From a0874f2656316bca9042b7c7a1926c2ae75e33c5 Mon Sep 17 00:00:00 2001
From: "Sven M. Hallberg" <pesco@khjk.org>
Date: Tue, 28 Jan 2020 23:06:03 +0100
Subject: [PATCH] handle linearized PDFs with updates

---
 pdf.c | 10 ++++++----
 1 file changed, 6 insertions(+), 4 deletions(-)

diff --git a/pdf.c b/pdf.c
index 550f6ee..6f342c6 100644
--- a/pdf.c
+++ b/pdf.c
@@ -1247,7 +1247,7 @@ parse_xrefs(const char *input, size_t sz, size_t *nxrefs)
 	HParseResult *res = NULL;
 	const HParsedToken **xrefs = NULL;	/* empty result */
 	const HParsedToken *tok = NULL;
-	size_t n = 0;
+	size_t n = 0, nfwd = 0;
 	size_t offset = 0;
 
 	// XXX try formulating this as a parser using h_seek()
@@ -1296,10 +1296,12 @@ parse_xrefs(const char *input, size_t sz, size_t *nxrefs)

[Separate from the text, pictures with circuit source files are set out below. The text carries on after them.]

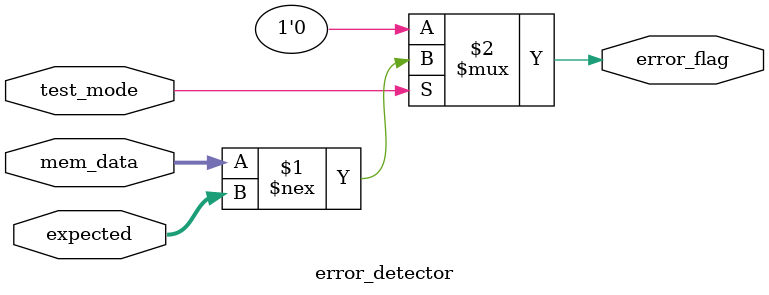
<source format=sv>
module sram_mbist #(
    parameter AW = 5,
    parameter DW = 8
)(
    input clk,
    input test_mode,
    output error_flag
);

    // Internal signals
    wire [AW:0] test_counter;
    wire [AW:0] test_counter_buf;
    wire test_stage;
    wire [DW-1:0] expected;
    wire [DW-1:0] mem_data;
    wire [AW-1:0] mem_addr;

    // Counter module instance
    counter #(
        .WIDTH(AW+1)
    ) counter_inst (
        .clk(clk),
        .test_mode(test_mode),
        .count(test_counter)
    );

    // Buffer module instance
    buffer #(
        .WIDTH(AW+1)
    ) buffer_inst (
        .clk(clk),
        .test_mode(test_mode),
        .din(test_counter),
        .dout(test_counter_buf)
    );

    // Stage control module instance
    stage_ctrl stage_ctrl_inst (
        .clk(clk),
        .test_mode(test_mode),
        .counter_msb(test_counter_buf[AW]),
        .stage(test_stage)
    );

    // Expected data generator
    expected_gen #(
        .DW(DW)
    ) expected_gen_inst (
        .test_stage(test_stage),
        .expected(expected)
    );

    // Memory module instance
    sram #(
        .AW(AW),
        .DW(DW)
    ) sram_inst (
        .clk(clk),
        .test_mode(test_mode),
        .addr(mem_addr),
        .data_in(expected),
        .data_out(mem_data)
    );

    // Error detection module
    error_detector #(
        .DW(DW)
    ) error_detector_inst (
        .test_mode(test_mode),
        .mem_data(mem_data),
        .expected(expected),
        .error_flag(error_flag)
    );

    assign mem_addr = test_counter_buf[AW-1:0];

endmodule

// Counter module
module counter #(
    parameter WIDTH = 6
)(
    input clk,
    input test_mode,
    output reg [WIDTH-1:0] count
);

    always @(posedge clk) begin
        if (test_mode)
            count <= count + 1;
    end

endmodule

// Buffer module
module buffer #(
    parameter WIDTH = 6
)(
    input clk,
    input test_mode,
    input [WIDTH-1:0] din,
    output reg [WIDTH-1:0] dout
);

    always @(posedge clk) begin
        if (test_mode)
            dout <= din;
    end

endmodule

// Stage control module
module stage_ctrl(
    input clk,
    input test_mode,
    input counter_msb,
    output reg stage
);

    always @(posedge clk) begin
        if (test_mode && counter_msb)
            stage <= ~stage;
    end

endmodule

// Expected data generator
module expected_gen #(
    parameter DW = 8
)(
    input test_stage,
    output [DW-1:0] expected
);

    assign expected = test_stage ? {DW{1'b1}} : {DW{1'b0}};

endmodule

// SRAM module
module sram #(
    parameter AW = 5,
    parameter DW = 8
)(
    input clk,
    input test_mode,
    input [AW-1:0] addr,
    input [DW-1:0] data_in,
    output [DW-1:0] data_out
);

    reg [DW-1:0] mem [0:(1<<AW)-1];

    always @(posedge clk) begin
        if (test_mode)
            mem[addr] <= data_in;
    end

    assign data_out = mem[addr];

endmodule

// Error detector module
module error_detector #(
    parameter DW = 8
)(
    input test_mode,
    input [DW-1:0] mem_data,
    input [DW-1:0] expected,
    output error_flag
);

    assign error_flag = test_mode ? (mem_data !== expected) : 1'b0;

endmodule
</source>
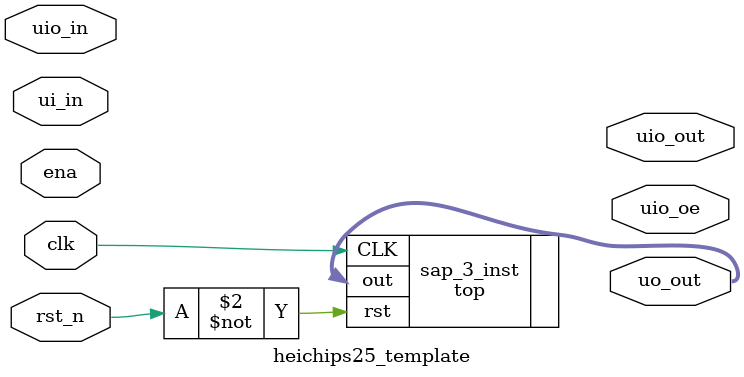
<source format=sv>

/*
`include "reg_file.v"
`include "memory.v"
`include "ir.v"
`include "controller.v"
`include "clock.v"
`include "alu.v"
`include "top.v"
*/
`default_nettype none

module heichips25_template (
    input  wire [7:0] ui_in,    // Dedicated inputs
    output wire [7:0] uo_out,   // Dedicated outputs
    input  wire [7:0] uio_in,   // IOs: Input path
    output wire [7:0] uio_out,  // IOs: Output path
    output wire [7:0] uio_oe,   // IOs: Enable path (active high: 0=input, 1=output)
    input  wire       ena,      // always 1 when the design is powered, so you can ignore it
    input  wire       clk,      // clock
    input  wire       rst_n     // reset_n - low to reset
);

    // List all unused inputs to prevent warnings
    wire _unused = &{ena, ui_in[7:1], uio_in[7:0]};

    top sap_3_inst (
        .CLK(clk),
        .rst(~rst_n),
        .out(uo_out)
    );


endmodule

</source>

 		 * validate the new offset. we don't want to get caught in a
 		 * loop. the offsets should strictly decrease, unless the file
 		 * is a "linearized" PDF. in that case there should be exactly
-		 * two xref sections in the reverse order, so we allow the
-		 * first section to point forward.
+		 * one xref section at the beginning of the file that is
+		 * allowed to point forward.
 		 */
-		if (n > 1 && tok->sint >= offset) {
+		if (tok->sint >= offset)
+			nfwd++;
+		if (nfwd > 1) {
 			fprintf(stderr, "%s: /Prev pointer of xref section at "
 			    "%zu (%#zx) points forward\n", infile, offset,
 			    offset);
-- 
GitLab